─── RECORDS SHOWN

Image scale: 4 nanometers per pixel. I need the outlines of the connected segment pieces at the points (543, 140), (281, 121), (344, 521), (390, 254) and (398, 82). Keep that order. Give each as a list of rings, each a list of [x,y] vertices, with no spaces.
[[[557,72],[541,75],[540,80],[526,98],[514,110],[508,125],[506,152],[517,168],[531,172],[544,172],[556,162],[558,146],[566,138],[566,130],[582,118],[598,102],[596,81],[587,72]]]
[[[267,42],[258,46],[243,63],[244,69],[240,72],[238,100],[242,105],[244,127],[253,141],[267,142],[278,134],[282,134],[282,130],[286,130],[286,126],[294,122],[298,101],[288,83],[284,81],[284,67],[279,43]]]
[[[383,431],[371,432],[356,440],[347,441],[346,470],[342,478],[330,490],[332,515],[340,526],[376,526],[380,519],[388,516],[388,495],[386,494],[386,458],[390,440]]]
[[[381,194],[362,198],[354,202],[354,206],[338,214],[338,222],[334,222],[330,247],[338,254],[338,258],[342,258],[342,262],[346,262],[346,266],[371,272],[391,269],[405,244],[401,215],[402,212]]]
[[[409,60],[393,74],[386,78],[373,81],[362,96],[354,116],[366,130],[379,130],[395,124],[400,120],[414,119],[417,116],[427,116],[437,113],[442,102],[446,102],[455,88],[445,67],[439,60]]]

──────

### TASK TO CARRY OUT
Repeat the material word for word, in full.

### REPLY
Image scale: 4 nanometers per pixel. I need the outlines of the connected segment pieces at the points (543, 140), (281, 121), (344, 521), (390, 254) and (398, 82). Keep that order. Give each as a list of rings, each a list of [x,y] vertices, with no spaces.
[[[557,72],[541,75],[540,80],[526,98],[514,110],[508,125],[506,152],[517,168],[531,172],[544,172],[556,162],[558,146],[566,138],[566,130],[582,118],[598,102],[596,81],[587,72]]]
[[[267,42],[258,46],[243,63],[244,69],[240,72],[238,100],[242,105],[244,127],[253,141],[267,142],[278,134],[282,134],[282,130],[286,130],[286,126],[294,122],[298,101],[288,83],[284,81],[284,67],[279,43]]]
[[[383,431],[371,432],[356,440],[347,441],[346,470],[342,478],[330,490],[332,515],[340,526],[376,526],[380,519],[388,516],[388,495],[386,494],[386,458],[390,440]]]
[[[381,194],[362,198],[354,202],[354,206],[338,214],[338,222],[334,222],[330,247],[338,254],[338,258],[342,258],[342,262],[346,262],[346,266],[371,272],[391,269],[405,244],[401,215],[402,212]]]
[[[409,60],[393,74],[386,78],[373,81],[362,96],[354,116],[366,130],[379,130],[395,124],[400,120],[414,119],[417,116],[427,116],[437,113],[442,102],[446,102],[455,88],[445,67],[439,60]]]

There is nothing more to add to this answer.